Transform a DITA Package¶
The DITA Package Processor transforms a source DITA package into a materialized target package using a strict, deterministic pipeline.
The pipeline consists of:
- Discovery – observe and classify the source package
- Normalize – enforce structural invariants
- Planning – generate an explicit execution plan
- Execution – materialize content into a target directory
Filesystem mutation only occurs when explicitly enabled with --apply.
There is no in-place mutation.
There is no guessing.
There is no implicit execution.
The one command that matters¶
To transform a source DITA package into a materialized target package, run:
dita_package_processor run \
--package /path/to/source-dita-package \
--source-root /path/to/source-dita-package \
--output /path/to/target-package \
--apply
That’s the canonical invocation.
No extra flags.
No hidden defaults.
No accidental overwrites.
What each part actually does (no lies)¶
--package¶
This identifies the logical package root for discovery and planning.
It must contain:
index.ditamap- a resolvable main map
- well-formed XML
Nothing in this directory is mutated.
Ever.
--source-root¶
This is the filesystem truth used during execution.

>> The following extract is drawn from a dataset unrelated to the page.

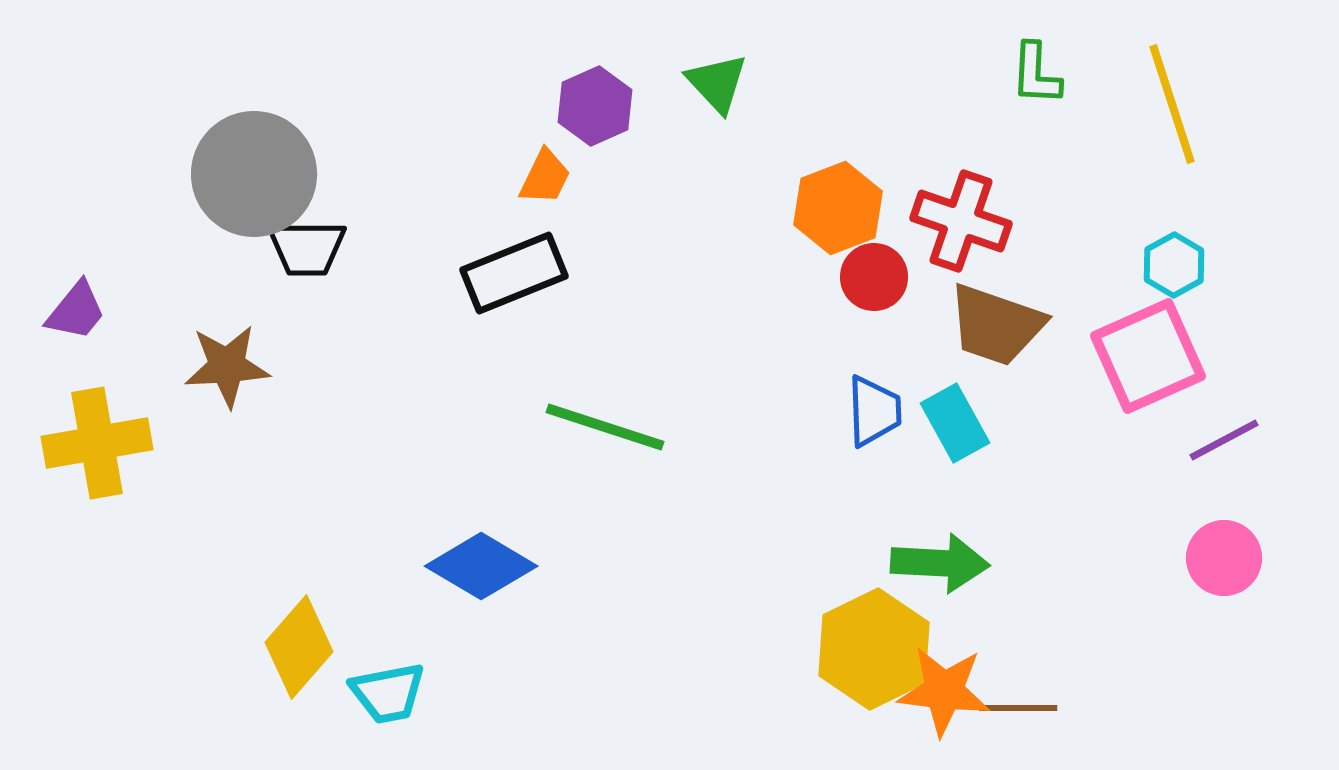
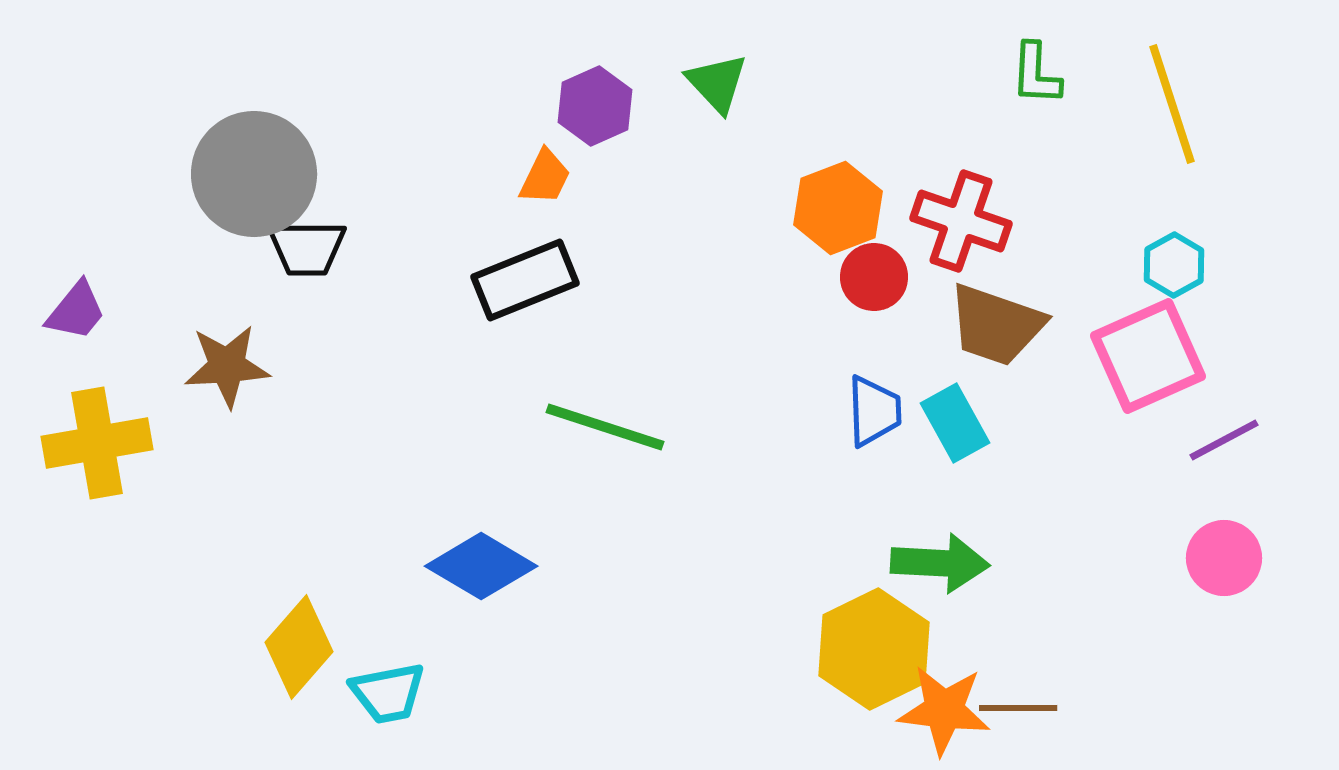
black rectangle: moved 11 px right, 7 px down
orange star: moved 19 px down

Key rule (the one that bit you):
All paths in the execution plan are resolved relative to
--source-root.
If this is wrong, execution will “work” but find nothing.
This flag is mandatory for execute and required for run once execution is involved.
--output¶
This is the target directory where the processed package is written.
Rules enforced by the CLI:
- Required when
--applyis present - Must be writable
- Is created if missing
- Is never deleted implicitly
- Is never allowed to overlap the source tree
There is no in-place mutation.
This is intentional and non-negotiable.
--apply¶
This flag explicitly authorizes filesystem mutation.
Without it:
- discovery runs
- normalization runs
- planning runs
- execution runs in dry-run mode only
- no files are written
With it:
- execution switches to the filesystem executor
- actions are applied deterministically
- files are written into
--output - results are recorded in an execution report
No --apply means no writes. Always.
What actually happens internally (the real pipeline)¶
When you run the command above, the pipeline is:
Discovery
↓
Normalize
↓
Planning
↓
Execution
• sandboxed filesystem access
• explicit source-root resolution
• deterministic action dispatch
Important clarifications:
- There is no separate materialization phase anymore
- Layout resolution is encoded directly in the plan
- Collision prevention is enforced by:
- explicit target paths
- sandbox validation
- executor policy checks
Execution never invents paths.
It only executes what the plan describes.
What you get at the end¶
After a successful run with --apply, you have:
- A fully materialized DITA package in
--output - Deterministic directory layout
- Explicitly copied maps, topics, and media
- Normalized map hierarchy
- Optional semantic refactors applied
- A package that opens cleanly in Oxygen
Example:
oxygen /path/to/target-package/<main-map>.ditamap
No cleanup required.
No manual repair.
Dry run (strongly recommended first)¶
dita_package_processor run \
--package ./source \
--source-root ./source \
--output ./out
This:
- executes the full pipeline
- simulates execution
- validates every action
- proves path resolution
- writes no files
If this fails, applying would have failed too.
Writing an execution report¶
dita_package_processor run \
--package ./source \
--source-root ./source \
--output ./out \
--apply \
--report execution_report.json
The report records:
- every action
- execution status
- handler identity
- dry-run vs applied state
- failures and skips
- timing (
started_at,finished_at,duration_ms) - discovery counts (
maps,topics,media,missing_references,external_references)
It is a forensic artifact.
You can diff it, archive it, or feed it into CI.
Quick checks:
jq '{dry_run, summary, discovery}' execution_report.json
jq '{started_at, finished_at, duration_ms}' execution_report.json
jq '.results[] | select(.status == "failed") | {action_id, handler, error_type, error}' execution_report.json
For full usage examples, see Execution Report Guide.
The important meta-point¶
You did not build:
- a script
- a copier
- a batch hack
You built:
- a compiler-style pipeline
- with explicit contracts
- a validated plan
- a sandboxed executor
- and a boring execution phase
The CLI feels strict because it is.
Strict is what makes this safe at scale.